A few minutes later as I lay in bed, I was convinced this whole episode meant I'd next open my eyes to a Kafka/Burroughs waking nightmare, changed. I didn't exactly picture myself as a roach, but I had visions of Kevin and John knocking on the door, and me giving them transparent excuses about why I couldn't come out. "Uh... sorry, I got the shits". All the while disguising my raspy-turning bug voice.

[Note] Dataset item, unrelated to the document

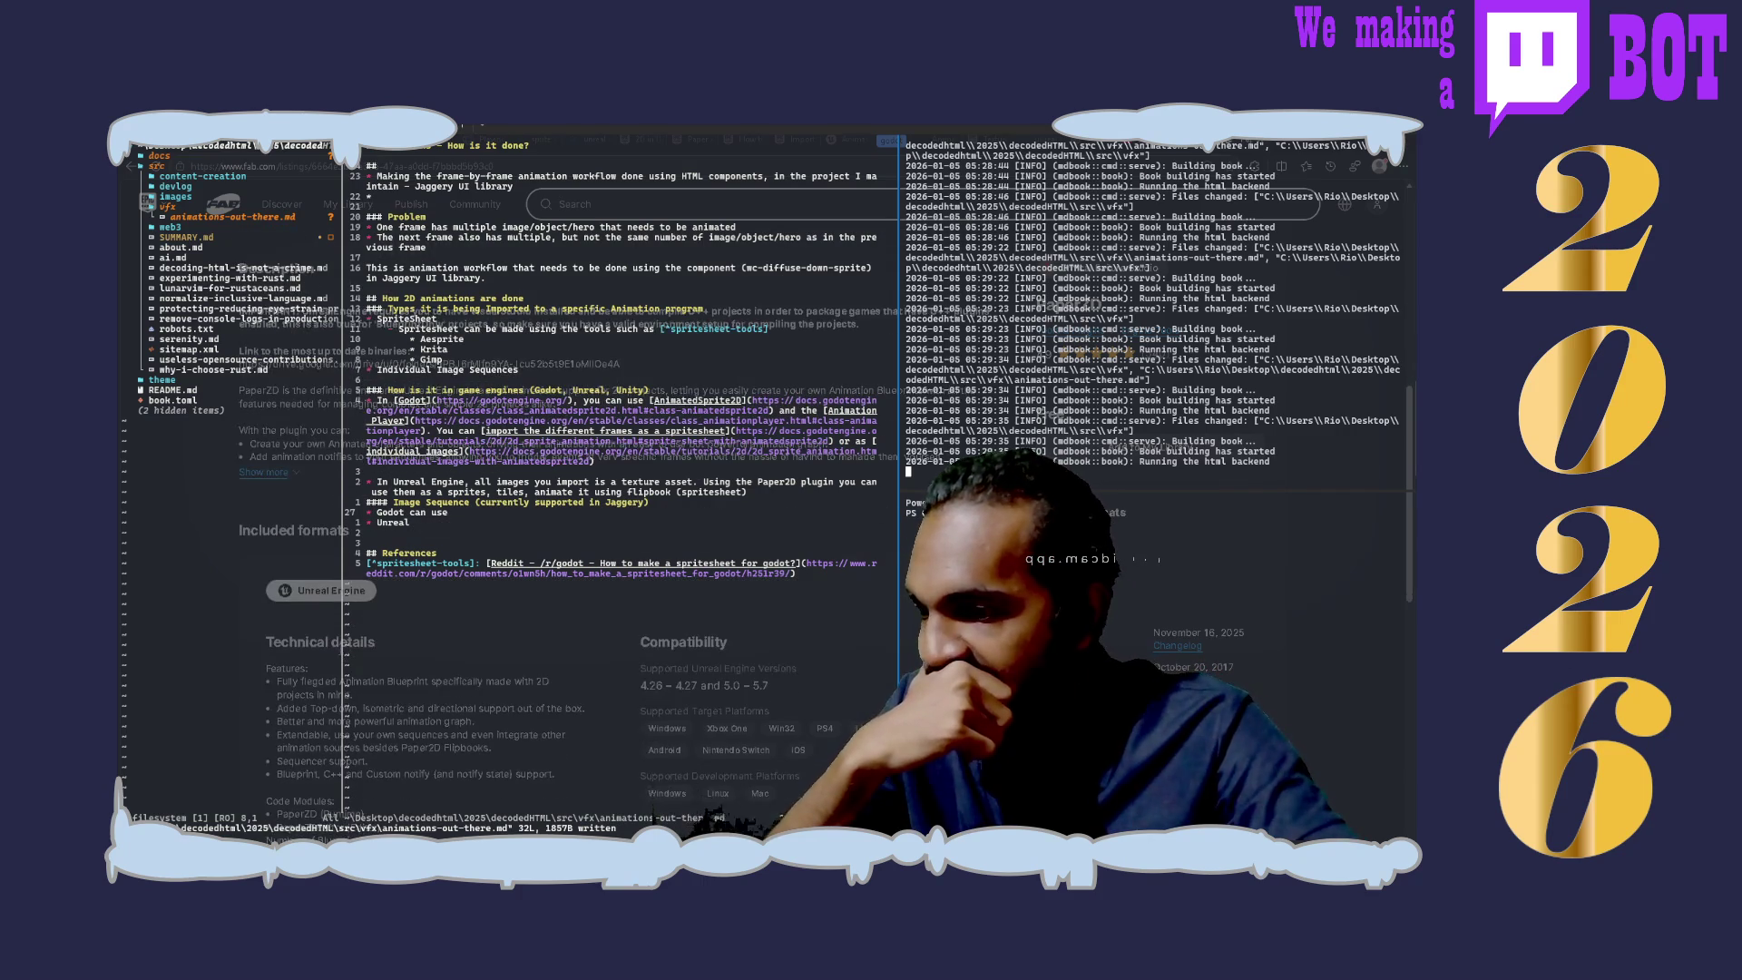
{"action": "scroll", "coordinate": [544, 544], "scroll_direction": "down", "scroll_amount": 3}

Thankfully, the play will be done soon.

(I didn't wake up as a roach, by the way).

Wednesday, June 02, 2004

The Dwellers of Crest Liquor
Spent the holiday weekend in San Diego. We did stuff (Marah picked a bumper boat fight with rowdy 10 year olds), but mostly we were drunk. Gloriously, holiday weekend drunk (she was not drunk during said fight). When we needed drunk people food or more beverages, we trecked down the sand-paved sidewalks to Crest Liquor.

Now, the thing about where we stayed (our gracious host, Annie, has a sweet apartment overlooking the bay) is it's right on the border between Mission and Pacific Beach. Mission Beach is nice. Chill, not too crazy. Pacific Beach, on the other hand, can most accurately be described as 24 Hour Meat Market: The Town. The bars have names like Moondoggies and Moose McGillacutty's. It's Hermosa times 10. If you don't live in LA, it's like the bar scene in Top Gun. Or the volleyball scene. Or the scene where Iceman almost chomps Maverick in the locker room. But not like the scene where Goose dies. That's just sad. You get the idea.

So Crest Liquor is the unoffical city hall of Pacific Beach. Everyone converges there to see to the business of the town: partying. Over the course of the weekend I saw a shirtless dude with a severe wife-beater sunburn mock the cashiers while buying a 36-er; a girl with hot pink leopard-print tube top sloppily hanging on the shirt of her drunk, indifferent boyfriend; two guys crack up after slyly substituting "butt" for "bud-weiser".

Mind you, I was happily in the mix.

And the cashiers. The administrators of city hall. I'd feel bad about mocking them if they weren't such dicks. They huddled comfortably together behind the counter and got really put-out and bitchy every time they had to ring someone up. One guy had a tie with flames; another had a long pony tail; and yet another had traces of zig-zag facial hair. Characters, all. You have to be when you're the District Attorney of Chillin'.

But once again, happily in the mix. Gettin' loaded is what this country's founded on. Or whatever.